In light of the facts of the current situation, Mr. Khan has established a prima
facie case of retaliatory discharge. Mr. Khan engaged in a protected activity when he
complained of harassment and discrimination. It is also a foregone conclusion that Colgan
was aware of the protected activity once Ms. Finnigan, located at company headquarters,
became involved. The facts also show that Mr. Khan was discharged a short time after these
events occurred. Thus, the inference has been raised, and the employer must overcome the
inference of retaliatory discharge.
As this Court has previously recognized,
[w]hen an employee makes a prima facie case of
discrimination, the burden then shifts to the employer to prove
a legitimate, nonpretextual, and nonretaliatory reason for the
discharge. In rebuttal, the employee can then offer evidence that
the employer's proffered reason for the discharge is merely a
pretext for the discriminatory act. Syllabus Point 2, Powell v.
Wyoming Cablevision, Inc., 184 W. Va. 700, 403 S.E.2d 717
(1991).
Syl. pt. 4, Birthisel v. Tri-Cities Health Servs. Corp., 188 W. Va. 371, 424 S.E.2d 606 (1992).
Colgan responded to the inference by averring that Mr. Khan was discharged due to his
failure to pass a mandatory FAA proficiency test. The ALJ found that [Colgan] articulated
legitimate non discriminatory reasons for its failure to upgrade [Mr. Khan] to Captain and
his forced resignation following an FAA proficiency check ride. Those reasons being his
poor pilot skills and his failing three required maneuvers during the FAA proficiency check
ride. Colgan has a duty under FAA guidelines to employ Captains who can safely and
effectively navigate aeronautical procedures. The evidence is clear and insurmountable that
Mr. Khan was unable to safely fly a plane, and that he failed a proficiency test that was
previously scheduled according to the FAA mandates. Thus, his forced resignation was a
result of his own inability to safely maneuver an airplane, and Colgan's failure to upgrade
his ranking to Captain was in accordance with the prescribed federal procedure. While Mr.
Khan argues that his failure at the proficiency test was the result of sabotage, such a claim
is not supported by the evidence. The FAA guidelines are very clear as to what aeronautical
moves are required and to what degree of deviation results in an acceptable performance.
There is no discretion as to whether a candidate passes or fails the test. Mr. Khan's
performance was not within the acceptable parameters; thus, he failed the proficiency check.
Significantly, the coworkers who had threatened to cause Mr. Khan to fail his proficiency test
were no longer employed at Colgan at the time of Mr. Khan's proficiency flight. Thus, no
adverse atmosphere was created by his coworkers.
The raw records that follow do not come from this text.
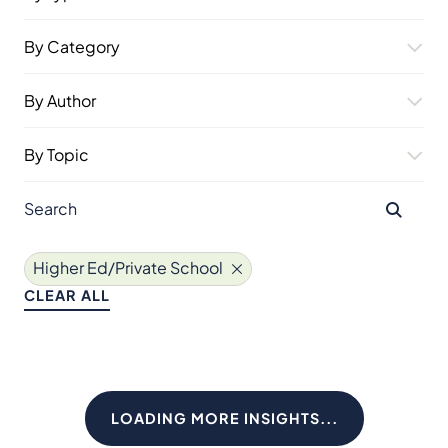
By Category
By Author
By Topic
Higher Ed/Private School
CLEAR ALL
LOADING MORE INSIGHTS...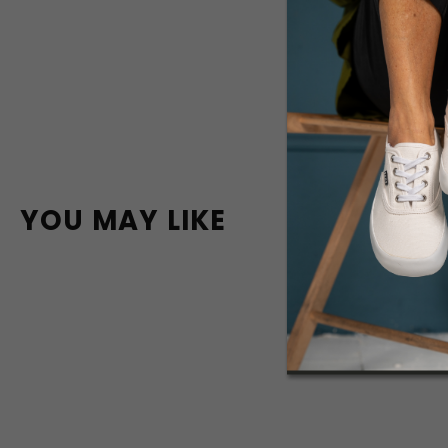
YOU MAY LIKE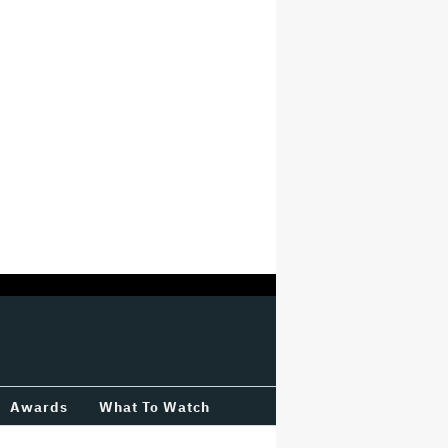
Awards
What To Watch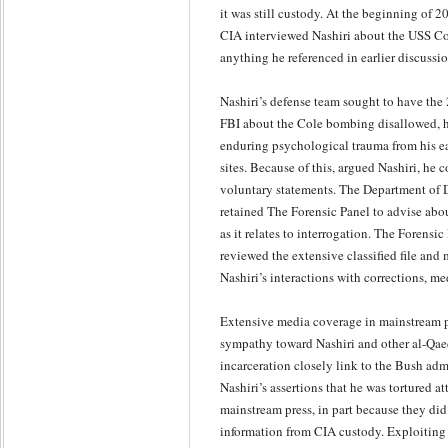
it was still custody. At the beginning of 2
CIA interviewed Nashiri about the USS Co
anything he referenced in earlier discussio
Nashiri’s defense team sought to have the
FBI about the Cole bombing disallowed, h
enduring psychological trauma from his ea
sites. Because of this, argued Nashiri, he
voluntary statements. The Department of 
retained The Forensic Panel to advise abo
as it relates to interrogation. The Forensic
reviewed the extensive classified file and
Nashiri’s interactions with corrections, med
Extensive media coverage in mainstream p
sympathy toward Nashiri and other al-Qaed
incarceration closely link to the Bush admi
Nashiri’s assertions that he was tortured at
mainstream press, in part because they did 
information from CIA custody. Exploiting 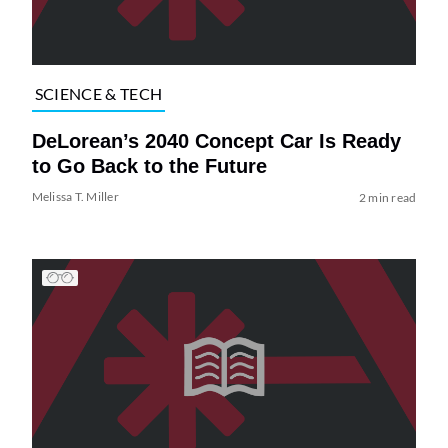
SCIENCE & TECH
DeLorean’s 2040 Concept Car Is Ready
to Go Back to the Future
Melissa T. Miller
2 min read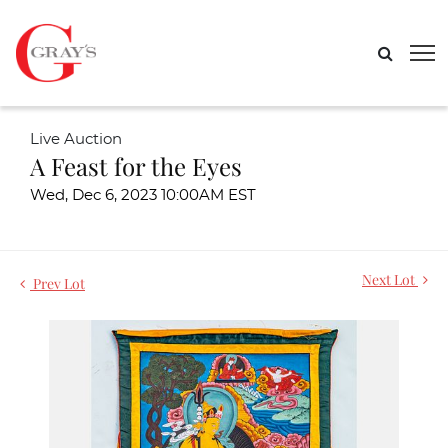
Live Auction
A Feast for the Eyes
Wed, Dec 6, 2023 10:00AM EST
Next Lot
Prev Lot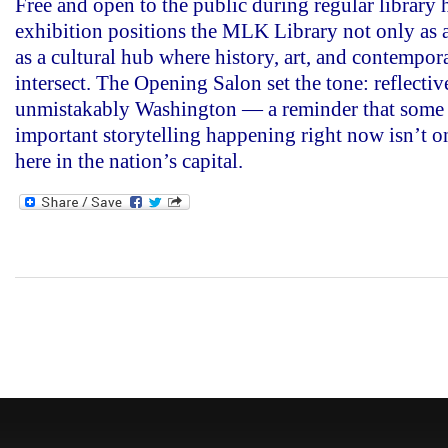
Free and open to the public during regular library 
exhibition positions the MLK Library not only as a
as a cultural hub where history, art, and contempor
intersect. The Opening Salon set the tone: reflectiv
unmistakably Washington — a reminder that some 
important storytelling happening right now isn’t on
here in the nation’s capital.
The HRC's decision that the failure to retrain Mr. Khan was discrimination
also is not supported by the facts. The facts illustrate that, due to financial constraints, no
pilots were being offered retraining opportunities for a three-month period. Moreover, the
degree of inability showed by Mr. Khan to conduct an airplane in a safe manner was
egregious, and retraining would present safety issues. As has been previously stated, '[t]he
complainant [in a case arising under the West Virginia Human Rights Act] may prevail if it
is shown the reason presented by the respondent is merely a pretext for a discriminatory
motive.' Syl. pt. 3, Mingo County Equal Opportunity Council v. State Human Rights
Comm'n, 180 W. Va. 240, 376 S.E.2d 134 (1988). Syl. pt. 7, Wheeling-Pittsburgh Steel
Corp. v. Rowing, 205 W. Va. 286, 517 S.E.2d 763 (1999). Colgan provided a nonpretextual
reason for its decisions and was within its discretion to determine that retraining was not a
possibility, especially given the additional fact that Mr. Khan had been terminated from his
previous job for failure to pass a proficiency test. Thus, Colgan did not discriminate against
Mr. Khan when he was not upgraded to Captain status, or when he was subsequently forced
to resign after failing a proficiency test.